Looking Back at 2020 as a Year of Challenge and Innovation

By: Carise Mitch, NSF INCLUDES Coordination Hub

In a year of unprecedented challenges, NSF INCLUDES Network members innovated and adapted, always moving forward and finding new opportunities to broaden participation in STEM education and careers. A recent discussion thread on the Network’s online community highlighted just a few of 2020’s success stories:

Scott Bellman, of the Do-It (Disabilities, Opportunities, Internetworking, and Technology) Center shared that they, along with the Center for Neurotechnology (CNT) – a NSF Engineering Research Center – launched a new program for neurodiverse learners, planned for March 2020. The pandemic forced them to quickly pivot from the intended in-person classes to an online learning environment, discovering in the process that it could be a strength of the program rather than a weakness. Wayne Gillam of CNT said, “In a manner uncannily parallel to how the unique traits and characteristics of neurodiverse learners often brings forward unexpected talents and strengths, staff members were pleasantly surprised to discover that the online learning environment – which they initially thought of as a challenge or obstacle to be overcome – turned out to be a major strength of the program.”

Neuroscience for Neurodiverse Learners provides students an opportunity to develop unique strengths, even through a pandemic | Center for Neurotechnology

***

Bruce Bukiet of Leadership and iSTEAM for Females in Elementary Schools / STEM for Success at the New Jersey Institute of Technology (NJIT), an NSF INCLUDES DDLP (Design and Development Launch Pilot) said they had to think fast last March when the pandemic shut down plans for in-person meetings and STEM month events. Instead, they asked female NJIT undergraduate students in STEM fields to make videos for the group’s partner clubs on interesting STEM demonstrations that could be done at home, like making your own parachute, cleaning pennies, using invisible ink, and more. They then hosted online events where students could ask questions of the undergraduates. The videos proved enormously popular and are slated to be gathered onto a website, with activity plans to accompany each video.

Making your own parachute

Cleaning pennies

Making ice cream

Invisible ink

***

Karen Peterman of the NSF INCLUDES-funded SEAS (Supporting Emerging Aquatic Scientists) Islands Alliance shared that they didn’t let the pandemic slow them down, recently launching a new website featuring video profiles of Alliance students. “Our Alliance students like Zola, Joe, and Jezreelyn are what this project is all about and having them describe their work and the project in their own words have been the kind of boost we needed in 2020,” said Peterman.

***

We the People – Math Literacy for All Alliance is bringing together students and teachers as partners with mathematicians, mathematics educators, school leaders, researchers, parents, community members and policymakers to develop strategies that support K-12 mathematics literacy.
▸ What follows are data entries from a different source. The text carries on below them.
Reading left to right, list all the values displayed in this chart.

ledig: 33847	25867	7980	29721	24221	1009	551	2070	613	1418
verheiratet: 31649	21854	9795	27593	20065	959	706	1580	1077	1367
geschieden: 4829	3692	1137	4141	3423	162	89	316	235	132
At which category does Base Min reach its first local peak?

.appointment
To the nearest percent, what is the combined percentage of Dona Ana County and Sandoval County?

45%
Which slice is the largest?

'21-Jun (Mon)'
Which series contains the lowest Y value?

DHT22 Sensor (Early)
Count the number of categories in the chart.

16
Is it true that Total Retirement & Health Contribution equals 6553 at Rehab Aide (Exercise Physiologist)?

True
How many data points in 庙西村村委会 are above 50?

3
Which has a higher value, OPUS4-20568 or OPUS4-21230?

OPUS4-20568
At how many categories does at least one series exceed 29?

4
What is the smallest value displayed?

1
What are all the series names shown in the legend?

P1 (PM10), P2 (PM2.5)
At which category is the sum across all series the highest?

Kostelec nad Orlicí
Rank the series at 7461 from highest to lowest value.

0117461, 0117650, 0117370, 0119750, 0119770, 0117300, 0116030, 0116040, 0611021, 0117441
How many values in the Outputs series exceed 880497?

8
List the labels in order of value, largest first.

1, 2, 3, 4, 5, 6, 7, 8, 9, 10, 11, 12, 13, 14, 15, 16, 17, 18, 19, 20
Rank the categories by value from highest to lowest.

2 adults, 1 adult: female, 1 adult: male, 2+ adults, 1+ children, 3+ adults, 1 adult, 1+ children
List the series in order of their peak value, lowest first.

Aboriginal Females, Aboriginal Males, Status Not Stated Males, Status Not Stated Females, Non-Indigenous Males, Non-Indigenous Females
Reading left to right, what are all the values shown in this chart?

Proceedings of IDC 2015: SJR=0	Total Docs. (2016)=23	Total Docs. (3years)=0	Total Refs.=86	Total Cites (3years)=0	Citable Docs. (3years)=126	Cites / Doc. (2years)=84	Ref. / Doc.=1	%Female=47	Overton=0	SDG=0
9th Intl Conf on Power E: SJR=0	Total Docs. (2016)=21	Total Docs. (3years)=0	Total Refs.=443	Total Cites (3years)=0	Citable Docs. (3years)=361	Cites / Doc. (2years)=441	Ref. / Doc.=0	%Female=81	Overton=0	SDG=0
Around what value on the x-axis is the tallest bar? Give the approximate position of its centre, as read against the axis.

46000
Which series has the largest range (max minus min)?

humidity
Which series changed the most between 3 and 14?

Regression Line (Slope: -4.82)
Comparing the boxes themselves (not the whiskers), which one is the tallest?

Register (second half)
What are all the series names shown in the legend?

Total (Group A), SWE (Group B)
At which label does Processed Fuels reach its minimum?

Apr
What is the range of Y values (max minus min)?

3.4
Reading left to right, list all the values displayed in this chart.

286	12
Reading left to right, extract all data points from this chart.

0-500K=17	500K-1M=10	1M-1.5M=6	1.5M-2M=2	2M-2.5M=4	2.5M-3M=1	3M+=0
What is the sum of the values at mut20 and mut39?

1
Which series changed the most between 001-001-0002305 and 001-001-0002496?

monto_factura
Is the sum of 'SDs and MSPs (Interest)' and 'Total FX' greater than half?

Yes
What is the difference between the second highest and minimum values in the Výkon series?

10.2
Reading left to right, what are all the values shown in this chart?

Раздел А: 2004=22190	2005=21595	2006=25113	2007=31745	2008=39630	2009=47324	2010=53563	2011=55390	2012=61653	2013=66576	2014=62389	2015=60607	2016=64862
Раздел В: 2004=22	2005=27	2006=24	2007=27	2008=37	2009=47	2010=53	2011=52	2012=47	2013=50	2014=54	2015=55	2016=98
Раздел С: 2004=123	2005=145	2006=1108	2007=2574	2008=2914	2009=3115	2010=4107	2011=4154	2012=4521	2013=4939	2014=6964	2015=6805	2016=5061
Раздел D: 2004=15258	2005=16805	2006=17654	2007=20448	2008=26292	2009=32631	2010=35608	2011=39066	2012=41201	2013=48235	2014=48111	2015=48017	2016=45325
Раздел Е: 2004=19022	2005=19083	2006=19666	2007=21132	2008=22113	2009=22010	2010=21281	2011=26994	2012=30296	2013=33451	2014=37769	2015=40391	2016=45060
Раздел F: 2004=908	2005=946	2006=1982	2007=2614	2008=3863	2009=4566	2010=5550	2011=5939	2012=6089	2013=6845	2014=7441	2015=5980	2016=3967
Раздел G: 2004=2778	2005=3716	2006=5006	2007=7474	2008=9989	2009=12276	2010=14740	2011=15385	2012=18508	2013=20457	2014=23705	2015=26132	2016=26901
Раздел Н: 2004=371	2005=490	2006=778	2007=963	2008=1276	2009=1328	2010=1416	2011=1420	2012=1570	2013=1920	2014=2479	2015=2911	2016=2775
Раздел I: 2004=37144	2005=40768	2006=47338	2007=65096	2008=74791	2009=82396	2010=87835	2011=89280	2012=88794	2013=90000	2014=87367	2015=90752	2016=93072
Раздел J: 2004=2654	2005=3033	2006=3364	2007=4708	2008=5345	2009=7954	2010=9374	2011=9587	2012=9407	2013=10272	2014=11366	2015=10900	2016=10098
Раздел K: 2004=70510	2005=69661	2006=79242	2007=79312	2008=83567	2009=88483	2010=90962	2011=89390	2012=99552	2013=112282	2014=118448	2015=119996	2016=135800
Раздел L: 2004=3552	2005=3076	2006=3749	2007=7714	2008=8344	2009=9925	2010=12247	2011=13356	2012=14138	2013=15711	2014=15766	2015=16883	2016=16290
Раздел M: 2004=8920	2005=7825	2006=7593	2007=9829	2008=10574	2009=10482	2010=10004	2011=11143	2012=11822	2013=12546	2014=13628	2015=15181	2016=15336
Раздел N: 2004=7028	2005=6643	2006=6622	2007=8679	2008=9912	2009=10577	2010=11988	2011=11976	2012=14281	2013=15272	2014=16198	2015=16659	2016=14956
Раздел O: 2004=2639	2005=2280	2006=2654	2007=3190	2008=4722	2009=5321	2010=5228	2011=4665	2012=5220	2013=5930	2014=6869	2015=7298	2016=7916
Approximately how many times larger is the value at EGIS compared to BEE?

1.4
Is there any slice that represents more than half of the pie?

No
It is focused on supporting students and teachers in schools that are historically marginalized and under-resourced.

According to Benjamin Moynihan and Frank Davis of the project, associated members had an extremely busy 2020, hosting many virtual events, including a two-day virtual flagway tournament in Boston and summer virtual professional development for educators in Washington D.C. and New Orleans, developing an all-virtual STEM Video for All Showcase video, drafting a consensus document on  the need for federal intervention in U.S. mathematics education, and many more activities.

Learn more through the discussion post.

***

SIMIODE (Systemic Initiative for Modeling Investigations & Opportunities for Differential Equations) had planned to host a challenge with student teams from high school and undergraduate programs around the world sharing modeling efforts in a ten-minute presentation for judging and feedback. Brian Winkel of the project shared that due to the pandemic, they instead asked the student teams to prepare a ten-minute video of their work and were able to recruit 380 colleagues from academia and industry as volunteer judges to review the videos and offer feedback. SIMIODE is funded through the NSF Division of Undergraduate Education: Improving Undergraduate STEM Education.

Despite the many challenges of 2020, SIMIODE was also able to plan an international virtual conference for 2021 and prepare Differential Equations: Modeling to Describe The World, a text which will be available for classroom use later in the spring.